Em busca de segurança jurídica para o passado das tokenizadoras
21 de agosto de 2024, 10h17
Recentemente, o Valor Econômico noticiou que a CVM tem enviado ofícios às tokenizadoras, com o intuito de compreender melhor as operações, os direitos conferidos aos investidores e outros aspectos. Conforme a reportagem, boa parte das empresas veem com bons olhos esta aproximação, que pode ajudar a construir uma regulação mais próxima da realidade.
Por outro lado, há atores do mercado estão preocupados com um risco real: estariam produzindo provas contra si mesmos se o regulador, ao analisar alguma das operações reportadas, concluir que houve oferta de valores mobiliários sem autorização prévia?
Tal receio é justificado, uma vez que, entre 2017 e 2019, a CVM emitiu diversos alertas (stop orders) indicando que certas empresas e pessoas naturais ofertaram tokens que, em essência, eram valores mobiliários e, por isso, seria necessário o registro de emissor e o registro de oferta pública ou, pelo menos, o pedido de dispensa de registro. Quem recebe uma stop order da CVM sofre consequências graves, dado o dano reputacional perante investidores e parceiros, enfrentando dificuldades para fechar negócios no mercado de capitais.
Da edição de avisos ao mercado a uma abordagem consensual
Podemos afirmar que a abordagem do regulador brasileiro mudou desde 2020. Aproximando-se do mercado, por meio de iniciativas como o Laboratório de Inovação Financeira (LAB) e, mais recentemente, o Centro de Regulação e Inovação Aplicada (CRIA), a CVM tem se esforçado para compreender os modelos de negócios, os riscos e os controles que têm sido implementados pelos participantes.

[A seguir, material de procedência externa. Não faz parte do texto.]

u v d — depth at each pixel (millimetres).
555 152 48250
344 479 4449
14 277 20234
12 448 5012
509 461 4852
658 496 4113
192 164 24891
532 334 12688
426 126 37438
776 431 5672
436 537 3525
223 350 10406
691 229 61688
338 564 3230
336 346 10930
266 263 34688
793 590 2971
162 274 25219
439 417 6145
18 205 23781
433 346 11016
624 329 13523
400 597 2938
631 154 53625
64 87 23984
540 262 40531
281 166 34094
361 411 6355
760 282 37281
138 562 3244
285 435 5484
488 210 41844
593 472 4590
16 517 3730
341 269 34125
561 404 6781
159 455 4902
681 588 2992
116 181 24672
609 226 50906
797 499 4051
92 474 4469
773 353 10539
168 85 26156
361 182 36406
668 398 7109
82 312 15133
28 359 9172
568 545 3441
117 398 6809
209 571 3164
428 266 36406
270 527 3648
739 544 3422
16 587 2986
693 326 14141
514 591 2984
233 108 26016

Debates recentes no Colegiado da CVM vão desde a aplicação de sanções no caso ICOnic em outubro de 2020 até o inédito entendimento de descaracterização do token DYN como valor mobiliário em maio deste ano. O mesmo Colegiado editou o Parecer de Orientação CVM nº 40/2022, com o objetivo de guiar investidores e empresas sobre a incidência da competência regulatória da CVM e os deveres exigidos pelas normas vigentes.
Adicionalmente, além de ter aprovado novos fundos negociados em bolsa (ETF) de criptoativos (inclusive o recente ETF de Solana), a autarquia atualizou o seu entendimento sobre a admissibilidade de investimento direto nessa classe de ativo por meio de fundos constituídos no Brasil, conforme previsão na Resolução CVM nº 175/2022, com certas limitações.
Renda fixa digital e caminho via crowdfunding
Todavia, a CVM transmitiu ao mercado uma boa e uma má notícia ao editar o Ofício-Circular CVM/SSE nº 04/2023. A má notícia foi a de que, conforme o regulador, vários tokens de recebíveis ou de “renda fixa digital” têm características que os aproximam de valores mobiliários, por preencherem os requisitos do artigo 2º, IX, da Lei nº 6.385/1976 ou, pelo menos, sua estruturação se assemelha significativamente com a de operações de tokenização.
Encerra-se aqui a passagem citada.